Ces appuis - soit le dessus des murs - n'ont que 25 centimètres de largeur. Lorsque des ouvriers ont décapé les murs pour y réinjecter du béton, l'un des appuis a cassé. La poutre qu'il soutenait est tombée, entraînant dans sa chute une centaine de tonnes de paralumes. Heureusement, personne n'a été blessé.

Un rapport datant de 2008, diffusé quelques jours après l'effondrement, indiquait que «plusieurs sections des murs supportant les paralumes (de l'A720) comportent d'importantes surfaces de béton délaminé». Le même rapport signalait une perte d'appui de 25% sous deux poutres. Il recommandait des travaux de réparation. Ceux-ci n'ont jamais été faits. Il a fallu qu'une poutre s'effondre pour le MTQ ancre chacune d'entre elles et les solidifie avec des piliers.

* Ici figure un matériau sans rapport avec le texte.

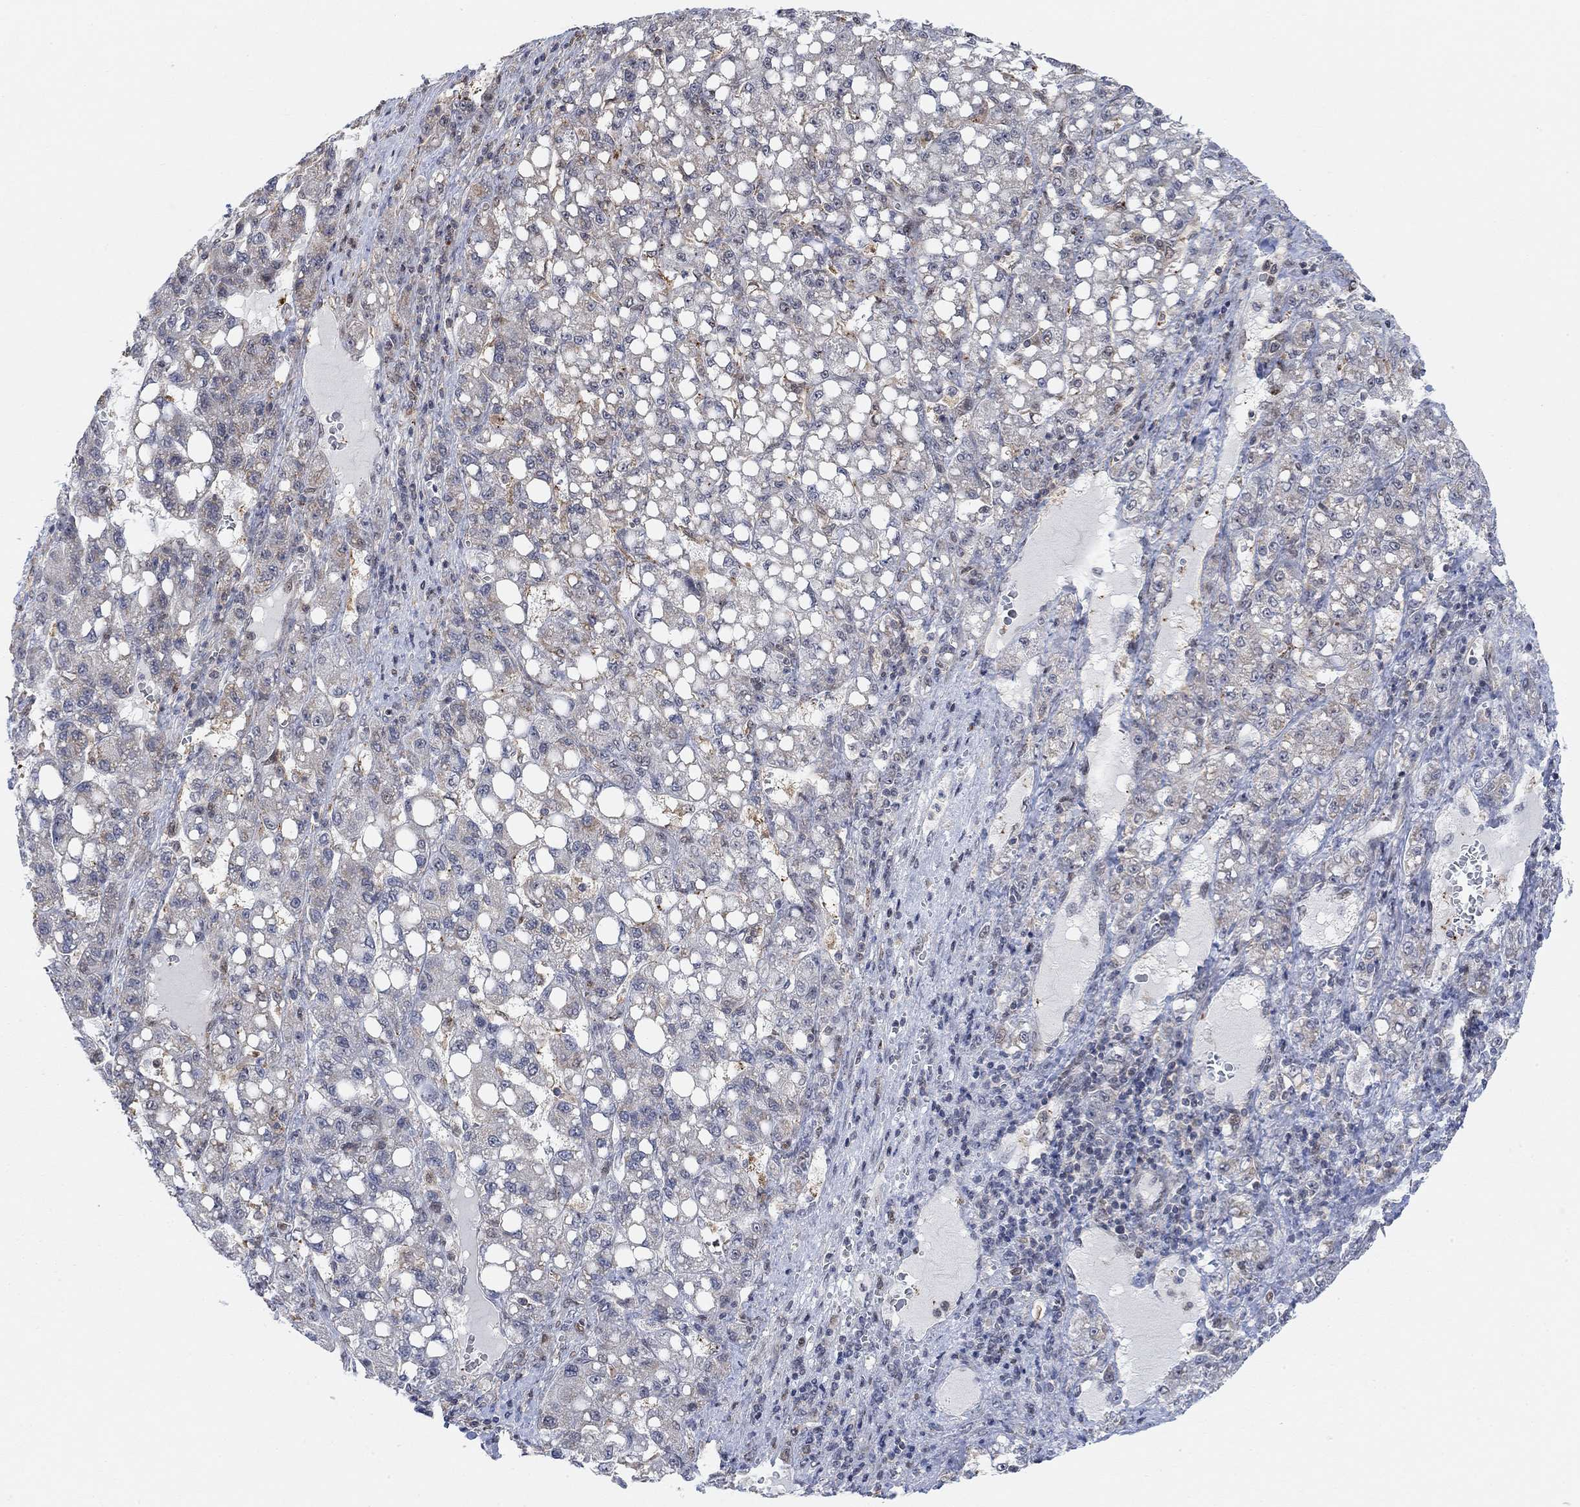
{"staining": {"intensity": "negative", "quantity": "none", "location": "none"}, "tissue": "liver cancer", "cell_type": "Tumor cells", "image_type": "cancer", "snomed": [{"axis": "morphology", "description": "Carcinoma, Hepatocellular, NOS"}, {"axis": "topography", "description": "Liver"}], "caption": "Protein analysis of liver cancer (hepatocellular carcinoma) shows no significant positivity in tumor cells.", "gene": "PWWP2B", "patient": {"sex": "female", "age": 65}}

Au cours de plusieurs conférences de presse, le ministre des Transports Sam Hamad et sa sous-ministre Anne-Marie Leclerc ont affirmé que la structure même du tunnel avait été inspectée. Ils assuraient que le rapport, terminé en janvier dernier, montrait que cette structure ne souffrait d'aucune déficience. Lorsque les journalistes demandaient de voir le document, 
M. Hamad et Mme Leclerc promettaient qu'il serait diffusé en temps et lieu.

Rédigé par la firme SNC-Lavalin comme l'analyse d'inspection générale de 2008, le rapport a été mis en ligne sur le site du MTQ vendredi. Il porte ce titre: «Évaluation de la capacité portante du système de paralumes - Tunnel Viger direction Est». Malgré certaines réserves, les auteurs se montrent globalement satisfaits de la solidité des poutres et des paralumes... mais ils précisent qu'ils n'ont pas étudié la solidité des assises.

Pour faire image, disons qu'ils se sont assurés que les poutres ne pouvaient pas casser en deux. Mais ils n'ont pas cherché à savoir - parce que le MTQ ne le leur a pas demandé - si les appuis de ces poutres, eux, risquaient de céder.

«Le rapport ne traite que de la structure des paralumes et des poutres de béton les supportant en excluant leurs appareils d'appui ainsi que les murs et autres ouvrages mentionnés dans le document d'inspection de mai 2008», notent les auteurs. Ces derniers insistent à plusieurs reprises sur cet aspect. «Il est à noter que les appareils d'appui et les murs supportant les poutres sont exclus du mandat (d'analyse)», répètent-ils à deux reprises.

Puis ils répètent deux fois cette conclusion: «Les appareils d'appui des paralumes doivent être inspectés et une cote de comportement doit leur être donnée.» Rien ne montre que ce travail a été fait: le MTQ n'a jamais évoqué l'existence d'un second rapport sur la solidité de la structure du tunnel.

Le même rapport de janvier dernier souligne certaines déficiences des paralumes. «Il faut mentionner que ces paralumes n'ont aucune armature transversale pour le cisaillement et que la seule armature longitudinale est une barre no 4 dans le haut et le bas de la section, indique-t-on. Cette armature correspond à l'armature minimale de flexion...

«La sécurité de l'ensemble serait alors limitée du fait de l'absence d'armature transversale de cisaillement et le peu de ductilité des sections. Il est donc demandé de porter une attention particulière à l'état de ces paralumes dans les zones d'appui, lors des futures inspections générales, et de considérer l'examen des appareils d'appui lors des inspections».

Puis, concernant les poutres, le rapport signale ceci: «L'inspection générale de 2008 a révélé des signes de délaminage ainsi des fissures diagonales de cisaillement dans les zones d'appui de ces poutres».

Des experts se penchent actuellement sur les causes de l'effondrement de la poutre no 2. Leur conclusion n'est pas attendue avant plusieurs mois.